Dans un premier temps, ce gaz sera transformé en gaz naturel liquéfié à travers des bateaux qui serviront de plateforme de production et pourrait servir à rentabiliser la centrale électrique située à Nouakchott, qui fonctionne actuellement au fuel.
Le champ gazier pourrait même, « si le projet se concrétise », venir se greffer au gazoduc maroco-nigérian, assure Mohamed Abdel Vetah. Pour le ministre du Pétrole, ce méga-gisement, dont l’entrée en production est prévue à l’horizon 2021, pourrait contribuer au PIB mauritanien à hauteur d’un milliard de dollars par an en moyenne durant les 30 années d’exploitation du gisement. Une somme qui ne prend pas en compte les retombées indirectes du gisement, et qui permettrait de doubler le budget de l’Etat et ainsi lui permettre de lancer de nouveaux projets en termes d’électrification.
Accélération électrique
Dans le domaine de l’électrification, la Mauritanie a fait le pari singulier de laisser l’Etat assurer l’investissement dans la production électrique, sans faire appel au secteur privé, en raison notamment du faible nombre d’habitants. Grâce à la « bonne gouvernance de la Somelec (Société mauritanienne d’électricité, ndlr) » et une subvention étatique annuelle qui a parfois atteint 1,1 milliard d’ouguiya (292 millions de dirhams), la société d’Etat est capable d’assurer une production qui lui permet de rembourser les investissements étatiques et de raccorder l’industrie locale au réseau électrique.

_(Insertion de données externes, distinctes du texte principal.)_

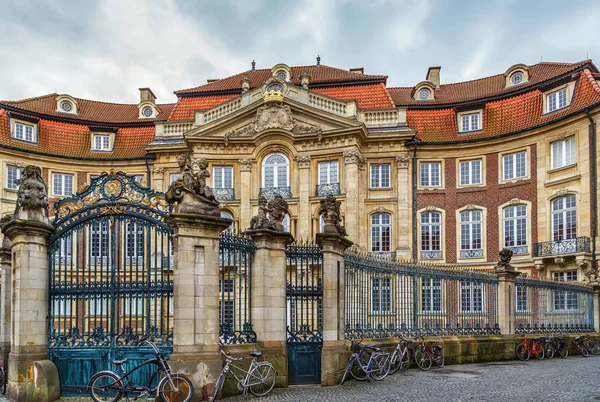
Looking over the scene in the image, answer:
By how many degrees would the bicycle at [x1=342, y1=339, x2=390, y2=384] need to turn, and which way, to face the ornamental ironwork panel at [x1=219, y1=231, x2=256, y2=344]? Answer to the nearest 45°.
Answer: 0° — it already faces it

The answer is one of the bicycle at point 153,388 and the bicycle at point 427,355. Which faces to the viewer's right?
the bicycle at point 153,388

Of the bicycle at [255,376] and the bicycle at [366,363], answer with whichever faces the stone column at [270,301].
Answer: the bicycle at [366,363]

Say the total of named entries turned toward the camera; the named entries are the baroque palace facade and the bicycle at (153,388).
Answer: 1

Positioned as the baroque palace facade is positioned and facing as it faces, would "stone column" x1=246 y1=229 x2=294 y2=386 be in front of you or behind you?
in front

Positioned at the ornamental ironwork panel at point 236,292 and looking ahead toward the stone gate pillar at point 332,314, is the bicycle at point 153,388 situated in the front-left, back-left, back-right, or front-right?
back-right

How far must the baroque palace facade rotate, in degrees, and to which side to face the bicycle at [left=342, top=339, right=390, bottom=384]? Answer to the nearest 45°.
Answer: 0° — it already faces it

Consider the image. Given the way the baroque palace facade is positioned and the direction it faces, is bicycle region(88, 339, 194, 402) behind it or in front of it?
in front

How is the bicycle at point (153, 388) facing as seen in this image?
to the viewer's right

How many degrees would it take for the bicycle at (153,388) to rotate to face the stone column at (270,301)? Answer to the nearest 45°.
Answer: approximately 45° to its left
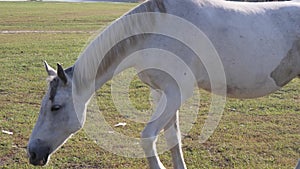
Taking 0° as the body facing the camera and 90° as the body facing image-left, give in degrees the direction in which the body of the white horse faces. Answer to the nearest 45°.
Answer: approximately 90°
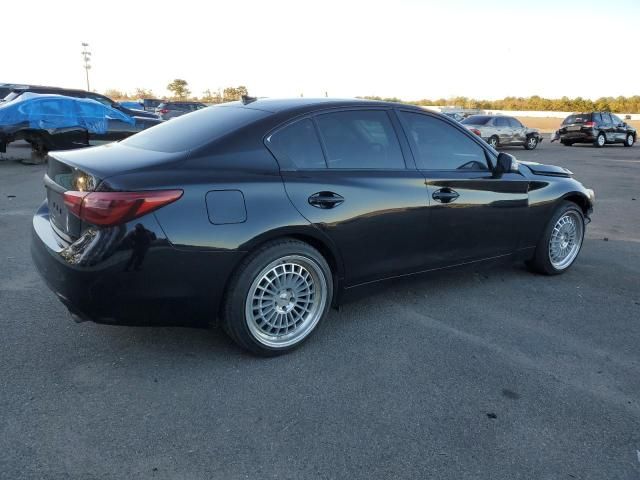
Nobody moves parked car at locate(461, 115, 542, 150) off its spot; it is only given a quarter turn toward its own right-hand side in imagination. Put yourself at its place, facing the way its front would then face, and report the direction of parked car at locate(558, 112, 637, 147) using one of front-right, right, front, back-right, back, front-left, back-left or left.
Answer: left

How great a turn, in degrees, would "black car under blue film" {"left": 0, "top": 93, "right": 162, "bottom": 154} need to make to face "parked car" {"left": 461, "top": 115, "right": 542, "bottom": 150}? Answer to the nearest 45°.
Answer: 0° — it already faces it

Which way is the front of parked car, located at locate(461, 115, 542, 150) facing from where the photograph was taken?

« Il y a quelques mois, la première fonderie a été raccordée au réseau électrique. Au vu du besoin énergétique, c’était inimaginable il y a quelques années. Les cimenteries du pays ont également été raccordées. Le prix de l’électricité n’est désormais plus un frein au développement des activités industrielles », assure Mohamed Abdel Vetah, qui suggère également une future privatisation de la production électrique du pays, alors qu’un projet pilote a été lancé à Zouerate au nord du pays.
La Mauritanie, dont la moitié du mix énergétique sera constituée d’énergies renouvelables en 2019, a atteint une telle autonomie en termes de production d’électricité qu’elle peut désormais se permettre d’exporter son énergie vers les pays voisins comme le Sénégal et le Mali, dans le cadre de l’Organisation pour la mise en valeur du fleuve Sénégal.
« Chaque jour, 50 mégawatts d’électricité sont exportés vers le Mali tandis qu’entre 10 à 15 mégawatts sont envoyés vers le Sénégal », certifie le ministre du Pétrole mauritanien. « L’argent généré par le secteur énergétique permettra de créer un climat où l’investissement sera possible. Il doit servir à développer des infrastructures comme des routes et des ports. Grâce à nos ressources halieutiques (54 % des exportations mauritaniennes proviennent des produits de la mer, ndlr) la capacité de production sera plus grande », poursuit Mohamed Abdel Vetah. « Notre philosophie est de créer des infrastructures pour les générations de demain », synthétise le ministre. Suffisant pour envisager l’après Abdelaziz avec optimisme ? Début de réponse en septembre 2018.